SUPPLIED PASSAGE.
Maryanne Kowaleski, FRHistS, is a medieval historian, who was Joseph Fitzpatrick S. J. Distinguished Professor of History and Medieval Studies at Fordham University from 2005 until her retirement.

Career 
Kowaleski completed her undergraduate studies at the University of Michigan, graduating with an AB in 1974 with a double major in French and Medieval/Renaissance studies. She then completed a Master of Arts degree in medieval studies at the University of Toronto in 1976, before completing the Medieval Studies Licentiate in 1978 at the Pontifical Institute of Medieval Studies at Toronto, before spending the 1978–79 academic year as a Fulbright Scholar at the University of Exeter in the United Kingdom. She returned to the University of Toronto to carry out her doctoral studies; her PhD was awarded in 1982. Kowaleski's first academic appointment came in 1982, when she joined the History Department at Fordham University as an assistant professor; six years later she was promoted to associate professor, and then to full professor in 1996 (in which position she remained until taking up the distinguished professorship in 2005).

Honours 
Kowaleski was elected a Fellow of the Royal Historical Society in 1994 and a Fellow of the Medieval Academy of America in 2005 (the latter of which she was President for the 2012–13 year).

Selected works 
 (Co-edited with John Langdon and Phillipp Schofield) Peasants and Lords in the Medieval English Economy: Essays in Honour of Bruce M. S. Campbell (Brepols, 2015).

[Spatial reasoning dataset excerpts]
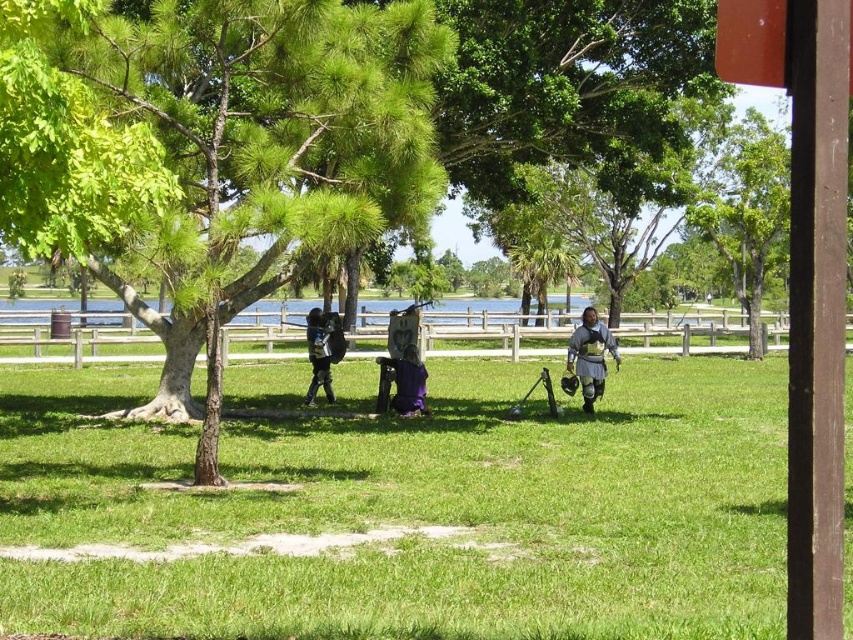
You are a knight in the park and need to place your sword on the ground between the green grassy field at center and the purple velvet bag at center. Which object should you place it closer to?

You should place your sword closer to the purple velvet bag at center because the green grassy field at center is located to the right of the purple velvet bag at center, meaning the bag is to the left of the field. Therefore, placing the sword closer to the bag ensures it is between the two objects.

You are planning to place a purple velvet bag at center in a park scene with three medieval armored individuals. Given that the green grassy field at center is larger than the bag, will the bag be fully visible in the scene?

The green grassy field at center is bigger than the purple velvet bag at center, so the bag will be fully visible as it is smaller in size and placed on the larger field.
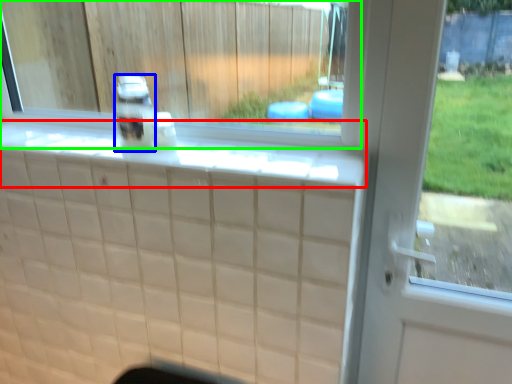
Question: Which object is positioned farthest from ledge (highlighted by a red box)? Select from bottle (highlighted by a blue box) and window (highlighted by a green box).

Choices:
 (A) bottle
 (B) window

Answer: (B)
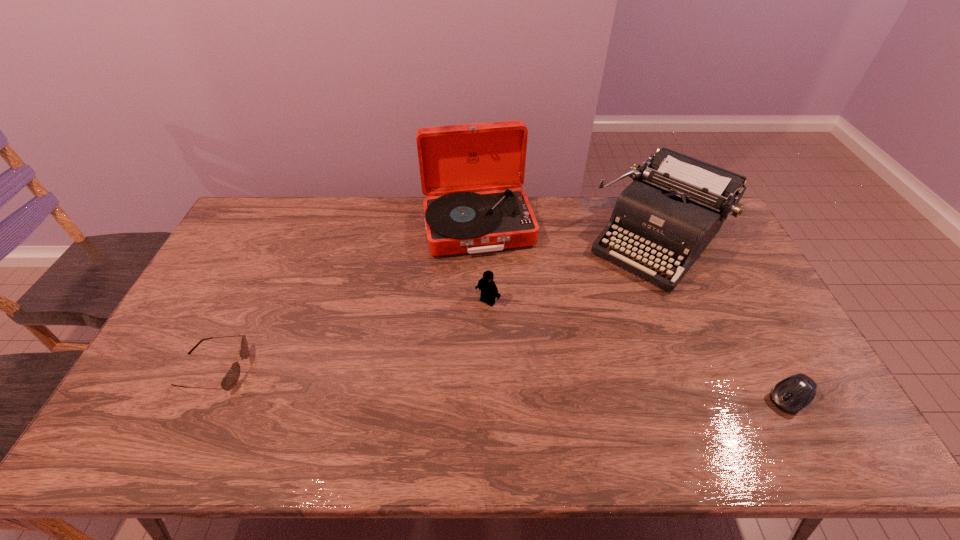
Identify the location of free space between the mouse and the typewriter. Image resolution: width=960 pixels, height=540 pixels. (724, 319).

Identify the location of the fourth closest object to the mouse. This screenshot has height=540, width=960. (231, 378).

You are a GUI agent. You are given a task and a screenshot of the screen. Output one action in this format:
    pyautogui.click(x=<x>, y=<y>)
    Task: Click on the third closest object relative to the mouse
    This screenshot has height=540, width=960.
    Given the screenshot: What is the action you would take?
    pyautogui.click(x=489, y=291)

Locate an element on the screen. This screenshot has height=540, width=960. vacant space that satisfies the following two spatial constraints: 1. on the front side of the tallest object; 2. on the right side of the mouse is located at coordinates (477, 397).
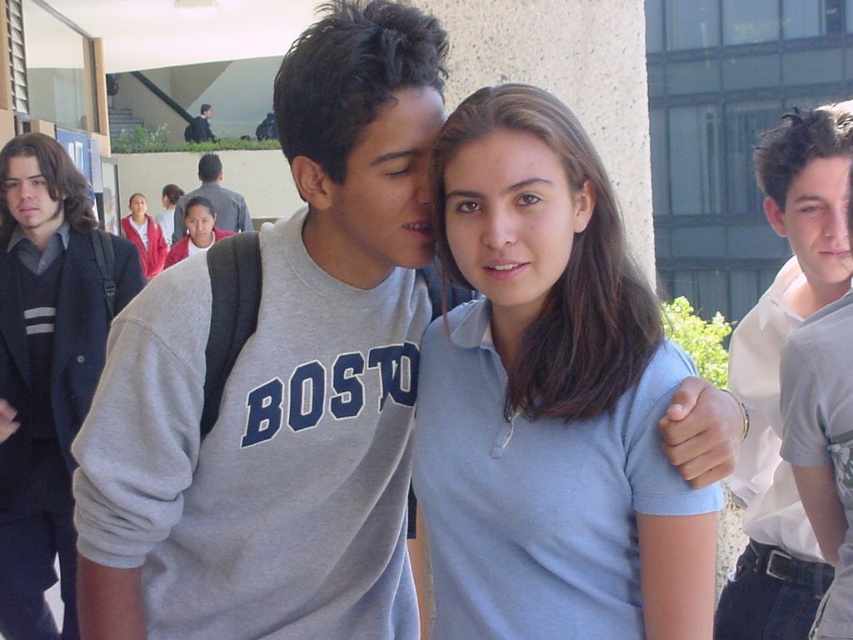
You are a photographer trying to capture the two people in the scene. You notice the dark gray sweater at left and the dark gray backpack at upper left. Which object is closer to the center of the image?

The dark gray sweater at left is positioned on the right side of the dark gray backpack at upper left, meaning the sweater is closer to the center than the backpack.

You are a photographer trying to capture a photo of the dark gray sweater at left and the dark gray backpack at upper left. Given that your camera can only focus on objects within a 50 feet distance range, will both objects be in focus?

The dark gray sweater at left and dark gray backpack at upper left are 69.99 feet apart, so the distance between them exceeds the camera focus range of 50 feet. Therefore, both objects cannot be in focus simultaneously.

You are a photographer trying to capture a wide shot of the scene. The matte red hoodie at upper left and the dark gray backpack at upper left are both in the frame. Which object appears narrower in the photo?

The matte red hoodie at upper left appears narrower than the dark gray backpack at upper left because it has a lesser width compared to the dark gray backpack at upper left.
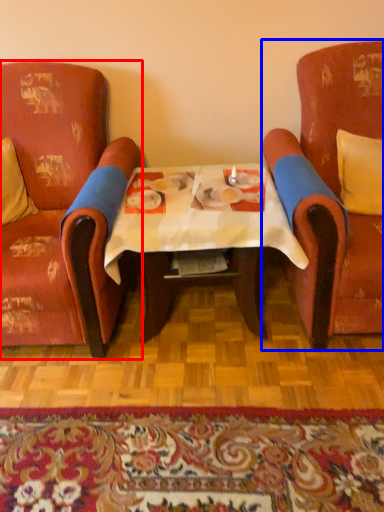
Question: Which of the following is the farthest to the observer, chair (highlighted by a red box) or chair (highlighted by a blue box)?

Choices:
 (A) chair
 (B) chair

Answer: (A)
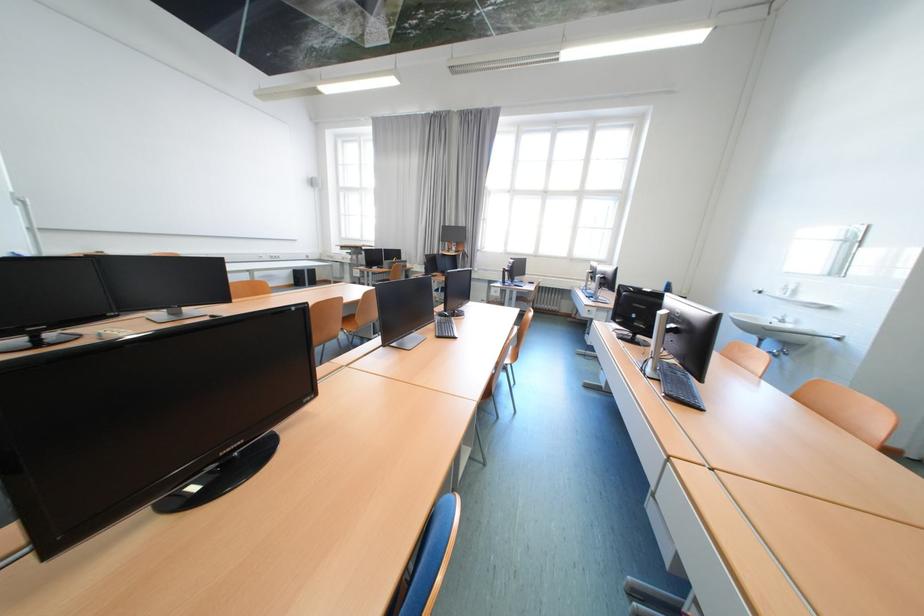
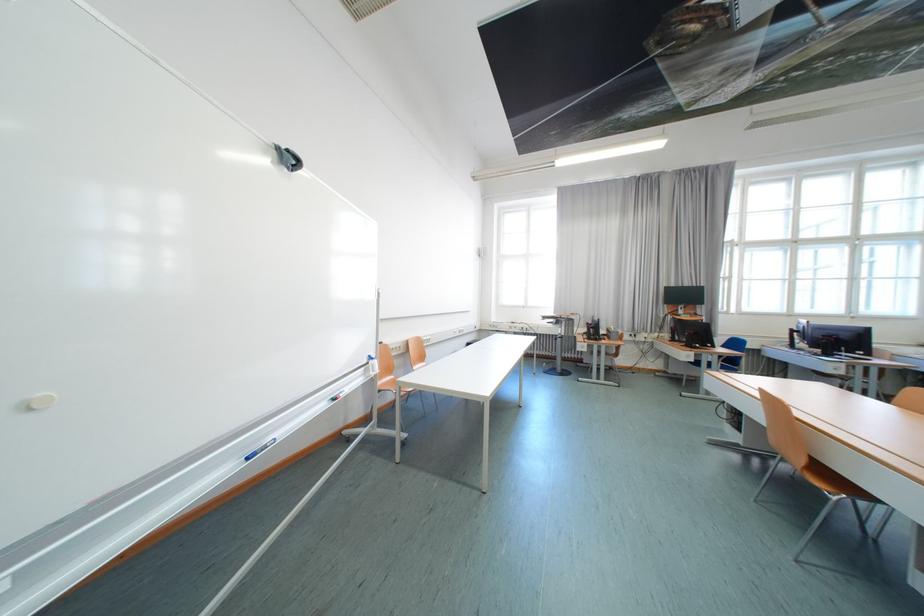
Question: In a continuous first-person perspective shot, in which direction is the camera moving?

Choices:
 (A) Left
 (B) Right
 (C) Forward
 (D) Backward

Answer: (A)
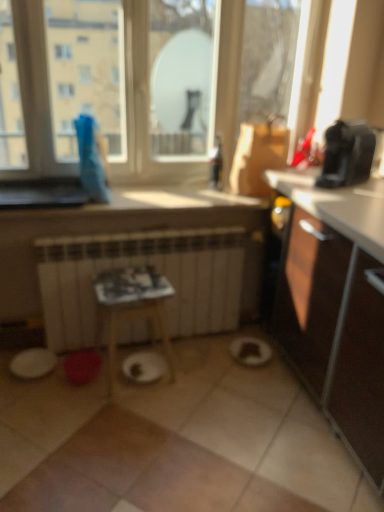
Image resolution: width=384 pixels, height=512 pixels. What do you see at coordinates (164, 80) in the screenshot? I see `transparent glass window at upper center` at bounding box center [164, 80].

In order to face transparent glass window at upper center, should I rotate leftwards or rightwards?

A 3.593 degree turn to the left will do.

What are the coordinates of `white matte paper plate at center` in the screenshot? It's located at (144, 367).

What do you see at coordinates (144, 367) in the screenshot? This screenshot has height=512, width=384. I see `white matte paper plate at center` at bounding box center [144, 367].

You are a GUI agent. You are given a task and a screenshot of the screen. Output one action in this format:
    pyautogui.click(x=<x>, y=<y>)
    Task: Click on the wooden table at center
    
    Given the screenshot: What is the action you would take?
    pyautogui.click(x=131, y=307)

The image size is (384, 512). What do you see at coordinates (142, 264) in the screenshot?
I see `white matte radiator at center` at bounding box center [142, 264].

Image resolution: width=384 pixels, height=512 pixels. What are the coordinates of `white matte radiator at center` in the screenshot? It's located at (142, 264).

Find the location of `black plastic coffee maker at upper right`. black plastic coffee maker at upper right is located at coordinates (347, 154).

Find the location of a particular element. This screenshot has width=384, height=512. transparent glass window at upper center is located at coordinates (164, 80).

Is wooden table at center oriented away from black plastic coffee maker at upper right?

wooden table at center does not have its back to black plastic coffee maker at upper right.

Would you consider wooden table at center to be distant from black plastic coffee maker at upper right?

They are positioned close to each other.

Considering the positions of objects wooden table at center and black plastic coffee maker at upper right in the image provided, who is more to the left, wooden table at center or black plastic coffee maker at upper right?

Positioned to the left is wooden table at center.

Is point (101, 298) positioned after point (353, 181)?

No.

Which is less distant, (23, 37) or (77, 328)?

Point (23, 37) is positioned closer to the camera compared to point (77, 328).

Consider the image. In the image, is transparent glass window at upper center positioned in front of or behind white matte radiator at center?

In the image, transparent glass window at upper center appears in front of white matte radiator at center.

Considering the sizes of objects transparent glass window at upper center and white matte radiator at center in the image provided, who is shorter, transparent glass window at upper center or white matte radiator at center?

With less height is white matte radiator at center.

Locate an element on the screen. The width and height of the screenshot is (384, 512). radiator lying on the left of transparent glass window at upper center is located at coordinates (142, 264).

Is the position of white matte radiator at center less distant than that of black plastic coffee maker at upper right?

No, it is behind black plastic coffee maker at upper right.

In the scene shown: Considering the sizes of white matte radiator at center and black plastic coffee maker at upper right in the image, is white matte radiator at center wider or thinner than black plastic coffee maker at upper right?

Considering their sizes, white matte radiator at center looks slimmer than black plastic coffee maker at upper right.

Is the surface of white matte radiator at center in direct contact with black plastic coffee maker at upper right?

white matte radiator at center is not next to black plastic coffee maker at upper right, and they're not touching.

Between wooden table at center and white matte radiator at center, which one has smaller size?

wooden table at center.

From the image's perspective, which object appears higher, wooden table at center or white matte radiator at center?

white matte radiator at center, from the image's perspective.

Can you confirm if wooden table at center is positioned to the left of white matte radiator at center?

Indeed, wooden table at center is positioned on the left side of white matte radiator at center.

Considering the relative positions of transparent glass window at upper center and white matte paper plate at center in the image provided, is transparent glass window at upper center to the right of white matte paper plate at center from the viewer's perspective?

Yes, transparent glass window at upper center is to the right of white matte paper plate at center.

Considering the sizes of objects transparent glass window at upper center and white matte paper plate at center in the image provided, who is wider, transparent glass window at upper center or white matte paper plate at center?

Wider between the two is white matte paper plate at center.

Is transparent glass window at upper center turned away from white matte paper plate at center?

No, transparent glass window at upper center's orientation is not away from white matte paper plate at center.

Considering the positions of point (348, 184) and point (59, 62), is point (348, 184) closer or farther from the camera than point (59, 62)?

Point (348, 184).

Identify the location of window that is on the left side of black plastic coffee maker at upper right. The height and width of the screenshot is (512, 384). (164, 80).

Is black plastic coffee maker at upper right taller than transparent glass window at upper center?

In fact, black plastic coffee maker at upper right may be shorter than transparent glass window at upper center.

Is black plastic coffee maker at upper right aimed at transparent glass window at upper center?

No, black plastic coffee maker at upper right is not facing towards transparent glass window at upper center.

Which of these two, black plastic coffee maker at upper right or white matte radiator at center, is smaller?

black plastic coffee maker at upper right.

From a real-world perspective, is black plastic coffee maker at upper right above or below white matte radiator at center?

From a real-world perspective, black plastic coffee maker at upper right is physically above white matte radiator at center.

How many degrees apart are the facing directions of black plastic coffee maker at upper right and white matte radiator at center?

65.9 degrees.

Could you tell me if black plastic coffee maker at upper right is facing white matte radiator at center?

No, black plastic coffee maker at upper right is not oriented towards white matte radiator at center.

The width and height of the screenshot is (384, 512). What are the coordinates of `table located behind the black plastic coffee maker at upper right` in the screenshot? It's located at (131, 307).

At what (x,y) coordinates should I click in order to perform the action: click on window located on the right of white matte radiator at center. Please return your answer as a coordinate pair (x, y). Looking at the image, I should click on (164, 80).

Looking at the image, which one is located further to transparent glass window at upper center, black plastic coffee maker at upper right or wooden table at center?

The object further to transparent glass window at upper center is wooden table at center.

Considering their positions, is white matte radiator at center positioned closer to wooden table at center than white matte paper plate at center?

white matte radiator at center.

Based on their spatial positions, is white matte paper plate at center or white matte radiator at center further from black plastic coffee maker at upper right?

white matte paper plate at center is positioned further to the anchor black plastic coffee maker at upper right.

Considering their positions, is white matte radiator at center positioned closer to black plastic coffee maker at upper right than white matte paper plate at center?

Among the two, white matte radiator at center is located nearer to black plastic coffee maker at upper right.

From the picture: Based on their spatial positions, is wooden table at center or white matte paper plate at center closer to transparent glass window at upper center?

The object closer to transparent glass window at upper center is wooden table at center.

Which object lies further to the anchor point white matte radiator at center, black plastic coffee maker at upper right or wooden table at center?

black plastic coffee maker at upper right is further to white matte radiator at center.

When comparing their distances from white matte radiator at center, does transparent glass window at upper center or wooden table at center seem further?

transparent glass window at upper center is further to white matte radiator at center.

Looking at the image, which one is located further to black plastic coffee maker at upper right, transparent glass window at upper center or white matte paper plate at center?

white matte paper plate at center is further to black plastic coffee maker at upper right.

In order to click on radiator that lies between transparent glass window at upper center and white matte paper plate at center from top to bottom in this screenshot , I will do `click(142, 264)`.

This screenshot has height=512, width=384. I want to click on paper plate between wooden table at center and black plastic coffee maker at upper right from left to right, so click(x=144, y=367).

You are a GUI agent. You are given a task and a screenshot of the screen. Output one action in this format:
    pyautogui.click(x=<x>, y=<y>)
    Task: Click on the radiator between wooden table at center and black plastic coffee maker at upper right from left to right
    
    Given the screenshot: What is the action you would take?
    pyautogui.click(x=142, y=264)

Image resolution: width=384 pixels, height=512 pixels. Identify the location of radiator between white matte paper plate at center and black plastic coffee maker at upper right. (142, 264).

WHAT IS ASKED.
1 - Answer these questions using the biography of Maryanne Kowaleski:
(a) In what year was her PhD awarded?
(b) In what year was she elected a Fellow of the Royal Historical Society?
(c) Which publisher issued the co-edited volume listed under selected works?
2 - Echo the passage from the biography of Maryanne Kowaleski that starts at "Maryanne Kowaleski, FRHistS, is" and ends at "until her retirement.".

THE RESPONSES.
1 -
(a) 1982
(b) 1994
(c) Brepols

2 -
Maryanne Kowaleski, FRHistS, is a medieval historian, who was Joseph Fitzpatrick S. J. Distinguished Professor of History and Medieval Studies at Fordham University from 2005 until her retirement.